→ **BRIEF**: Could you copy every entry exactly, dropping the pictures?

Top of WORKING DATA

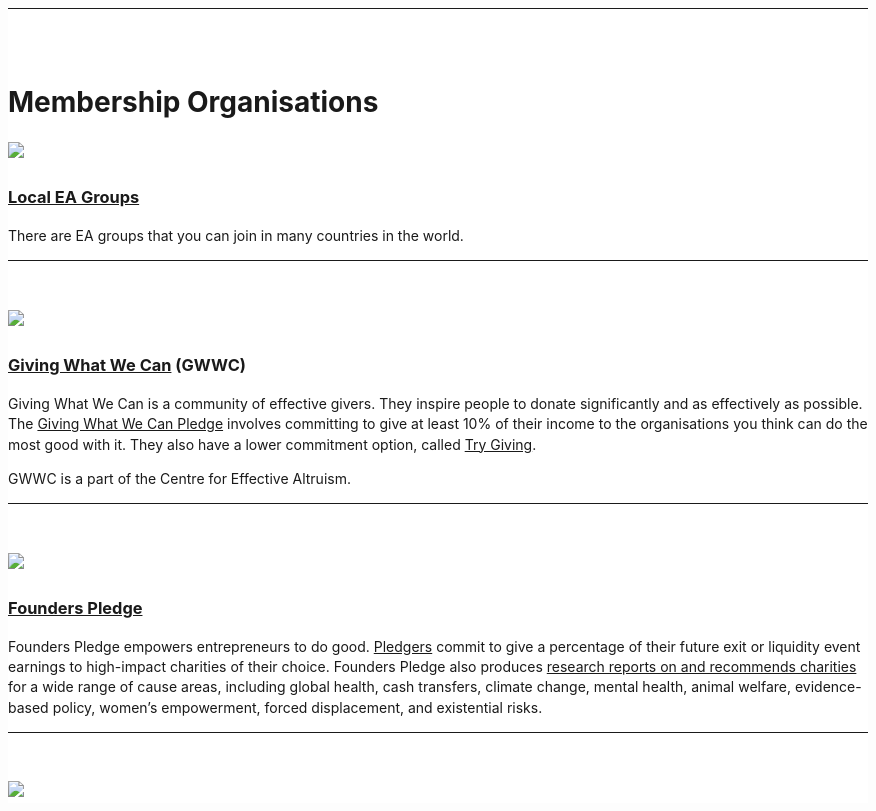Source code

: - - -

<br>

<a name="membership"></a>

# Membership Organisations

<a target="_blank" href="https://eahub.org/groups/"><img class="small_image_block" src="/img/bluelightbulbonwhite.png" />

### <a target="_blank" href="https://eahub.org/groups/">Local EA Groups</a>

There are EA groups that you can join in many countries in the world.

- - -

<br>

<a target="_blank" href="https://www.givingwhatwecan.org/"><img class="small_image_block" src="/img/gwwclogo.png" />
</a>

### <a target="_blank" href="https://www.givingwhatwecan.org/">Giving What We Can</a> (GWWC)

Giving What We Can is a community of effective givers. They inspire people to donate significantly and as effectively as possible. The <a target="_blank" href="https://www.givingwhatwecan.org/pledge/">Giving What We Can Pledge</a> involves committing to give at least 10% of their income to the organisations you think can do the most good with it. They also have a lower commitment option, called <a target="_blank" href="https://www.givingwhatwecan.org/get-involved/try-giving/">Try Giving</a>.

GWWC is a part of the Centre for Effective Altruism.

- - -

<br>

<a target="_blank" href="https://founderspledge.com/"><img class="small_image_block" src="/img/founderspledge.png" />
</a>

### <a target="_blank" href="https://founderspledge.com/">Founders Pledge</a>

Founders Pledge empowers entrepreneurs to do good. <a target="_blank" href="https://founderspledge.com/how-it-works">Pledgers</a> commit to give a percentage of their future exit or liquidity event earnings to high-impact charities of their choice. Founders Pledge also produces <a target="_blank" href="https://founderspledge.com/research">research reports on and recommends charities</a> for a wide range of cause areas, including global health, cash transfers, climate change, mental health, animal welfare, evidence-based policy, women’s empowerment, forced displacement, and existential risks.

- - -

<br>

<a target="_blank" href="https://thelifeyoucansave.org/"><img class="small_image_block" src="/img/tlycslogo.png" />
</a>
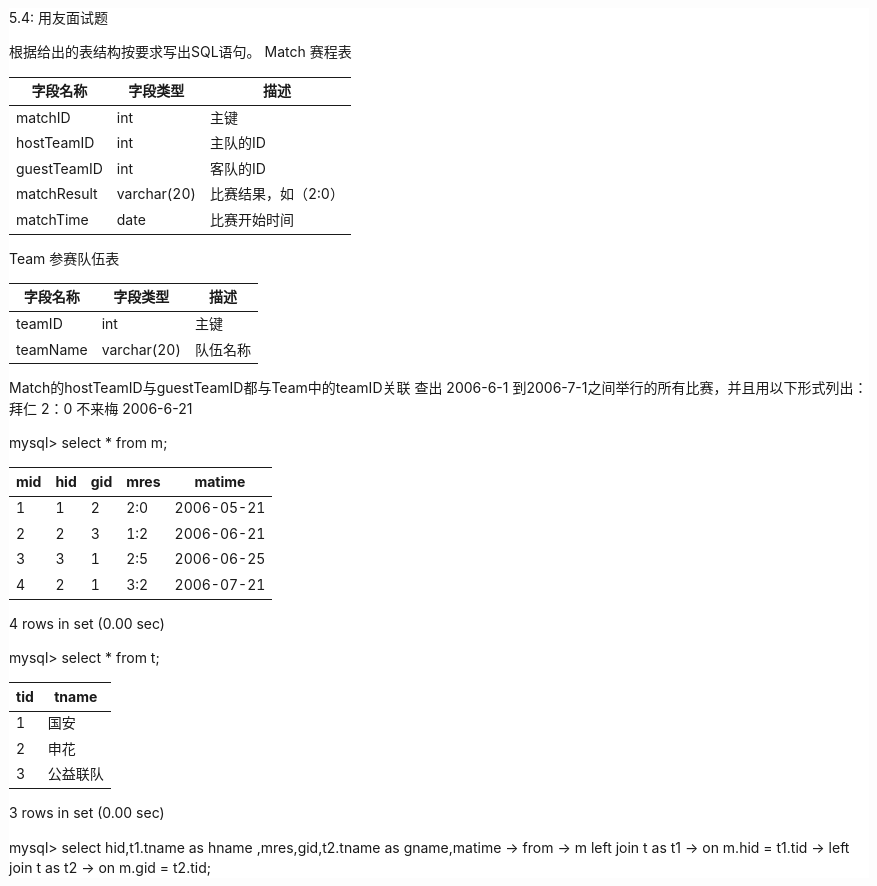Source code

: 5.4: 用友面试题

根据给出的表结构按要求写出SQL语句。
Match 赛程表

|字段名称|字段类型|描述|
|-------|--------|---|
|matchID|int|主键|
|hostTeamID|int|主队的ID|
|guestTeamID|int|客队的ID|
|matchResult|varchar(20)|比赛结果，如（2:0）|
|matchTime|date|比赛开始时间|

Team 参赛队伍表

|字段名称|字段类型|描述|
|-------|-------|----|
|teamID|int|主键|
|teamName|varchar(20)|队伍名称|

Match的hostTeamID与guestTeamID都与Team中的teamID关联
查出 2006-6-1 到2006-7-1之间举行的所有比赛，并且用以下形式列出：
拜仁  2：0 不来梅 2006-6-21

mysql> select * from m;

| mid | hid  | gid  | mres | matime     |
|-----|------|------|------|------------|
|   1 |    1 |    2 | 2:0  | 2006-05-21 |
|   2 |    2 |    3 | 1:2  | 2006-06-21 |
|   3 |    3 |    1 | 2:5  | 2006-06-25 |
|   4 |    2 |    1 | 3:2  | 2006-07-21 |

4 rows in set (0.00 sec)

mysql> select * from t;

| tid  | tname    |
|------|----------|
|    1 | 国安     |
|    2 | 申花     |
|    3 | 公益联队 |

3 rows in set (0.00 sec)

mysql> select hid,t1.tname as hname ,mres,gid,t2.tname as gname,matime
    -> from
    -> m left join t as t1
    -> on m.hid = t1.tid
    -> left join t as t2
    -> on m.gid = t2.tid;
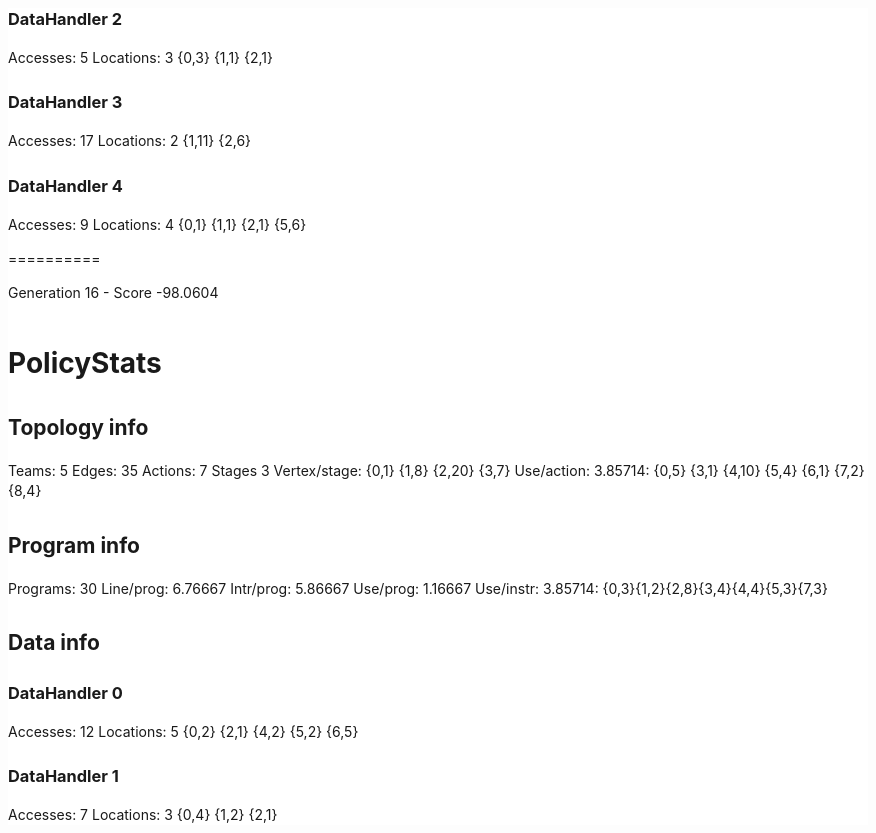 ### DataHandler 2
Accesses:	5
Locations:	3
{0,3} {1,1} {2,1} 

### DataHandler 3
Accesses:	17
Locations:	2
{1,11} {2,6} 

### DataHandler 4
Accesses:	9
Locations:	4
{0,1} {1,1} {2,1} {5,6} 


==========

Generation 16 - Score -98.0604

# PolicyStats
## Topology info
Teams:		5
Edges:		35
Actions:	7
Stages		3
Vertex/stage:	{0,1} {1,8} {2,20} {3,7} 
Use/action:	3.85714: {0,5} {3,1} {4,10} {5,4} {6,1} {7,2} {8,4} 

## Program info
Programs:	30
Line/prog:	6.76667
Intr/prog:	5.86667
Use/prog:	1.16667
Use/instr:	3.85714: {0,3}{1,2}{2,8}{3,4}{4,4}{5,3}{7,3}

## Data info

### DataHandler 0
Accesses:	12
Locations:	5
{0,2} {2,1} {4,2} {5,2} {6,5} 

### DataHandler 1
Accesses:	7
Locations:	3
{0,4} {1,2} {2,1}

Bottom of WORKING DATA

→ **RESPONSE TO THE TASK**:
Source code

: - - -

<br>

<a name="membership"></a>

# Membership Organisations

<a target="_blank" href="https://eahub.org/groups/"><img class="small_image_block" src="/img/bluelightbulbonwhite.png" />

### <a target="_blank" href="https://eahub.org/groups/">Local EA Groups</a>

There are EA groups that you can join in many countries in the world.

- - -

<br>

<a target="_blank" href="https://www.givingwhatwecan.org/"><img class="small_image_block" src="/img/gwwclogo.png" />
</a>

### <a target="_blank" href="https://www.givingwhatwecan.org/">Giving What We Can</a> (GWWC)

Giving What We Can is a community of effective givers. They inspire people to donate significantly and as effectively as possible. The <a target="_blank" href="https://www.givingwhatwecan.org/pledge/">Giving What We Can Pledge</a> involves committing to give at least 10% of their income to the organisations you think can do the most good with it. They also have a lower commitment option, called <a target="_blank" href="https://www.givingwhatwecan.org/get-involved/try-giving/">Try Giving</a>.

GWWC is a part of the Centre for Effective Altruism.

- - -

<br>

<a target="_blank" href="https://founderspledge.com/"><img class="small_image_block" src="/img/founderspledge.png" />
</a>

### <a target="_blank" href="https://founderspledge.com/">Founders Pledge</a>

Founders Pledge empowers entrepreneurs to do good. <a target="_blank" href="https://founderspledge.com/how-it-works">Pledgers</a> commit to give a percentage of their future exit or liquidity event earnings to high-impact charities of their choice. Founders Pledge also produces <a target="_blank" href="https://founderspledge.com/research">research reports on and recommends charities</a> for a wide range of cause areas, including global health, cash transfers, climate change, mental health, animal welfare, evidence-based policy, women’s empowerment, forced displacement, and existential risks.

- - -

<br>

<a target="_blank" href="https://thelifeyoucansave.org/"><img class="small_image_block" src="/img/tlycslogo.png" />
</a>
Source code

: 5.4: 用友面试题

根据给出的表结构按要求写出SQL语句。
Match 赛程表

|字段名称|字段类型|描述|
|-------|--------|---|
|matchID|int|主键|
|hostTeamID|int|主队的ID|
|guestTeamID|int|客队的ID|
|matchResult|varchar(20)|比赛结果，如（2:0）|
|matchTime|date|比赛开始时间|

Team 参赛队伍表

|字段名称|字段类型|描述|
|-------|-------|----|
|teamID|int|主键|
|teamName|varchar(20)|队伍名称|

Match的hostTeamID与guestTeamID都与Team中的teamID关联
查出 2006-6-1 到2006-7-1之间举行的所有比赛，并且用以下形式列出：
拜仁  2：0 不来梅 2006-6-21

mysql> select * from m;

| mid | hid  | gid  | mres | matime     |
|-----|------|------|------|------------|
|   1 |    1 |    2 | 2:0  | 2006-05-21 |
|   2 |    2 |    3 | 1:2  | 2006-06-21 |
|   3 |    3 |    1 | 2:5  | 2006-06-25 |
|   4 |    2 |    1 | 3:2  | 2006-07-21 |

4 rows in set (0.00 sec)

mysql> select * from t;

| tid  | tname    |
|------|----------|
|    1 | 国安     |
|    2 | 申花     |
|    3 | 公益联队 |

3 rows in set (0.00 sec)

mysql> select hid,t1.tname as hname ,mres,gid,t2.tname as gname,matime
    -> from
    -> m left join t as t1
    -> on m.hid = t1.tid
    -> left join t as t2
    -> on m.gid = t2.tid;
 ### DataHandler 2
Accesses:	5
Locations:	3
{0,3} {1,1} {2,1} 

### DataHandler 3
Accesses:	17
Locations:	2
{1,11} {2,6} 

### DataHandler 4
Accesses:	9
Locations:	4
{0,1} {1,1} {2,1} {5,6} 


==========

Generation 16 - Score -98.0604

# PolicyStats
## Topology info
Teams:		5
Edges:		35
Actions:	7
Stages		3
Vertex/stage:	{0,1} {1,8} {2,20} {3,7} 
Use/action:	3.85714: {0,5} {3,1} {4,10} {5,4} {6,1} {7,2} {8,4} 

## Program info
Programs:	30
Line/prog:	6.76667
Intr/prog:	5.86667
Use/prog:	1.16667
Use/instr:	3.85714: {0,3}{1,2}{2,8}{3,4}{4,4}{5,3}{7,3}

## Data info

### DataHandler 0
Accesses:	12
Locations:	5
{0,2} {2,1} {4,2} {5,2} {6,5} 

### DataHandler 1
Accesses:	7
Locations:	3
{0,4} {1,2} {2,1}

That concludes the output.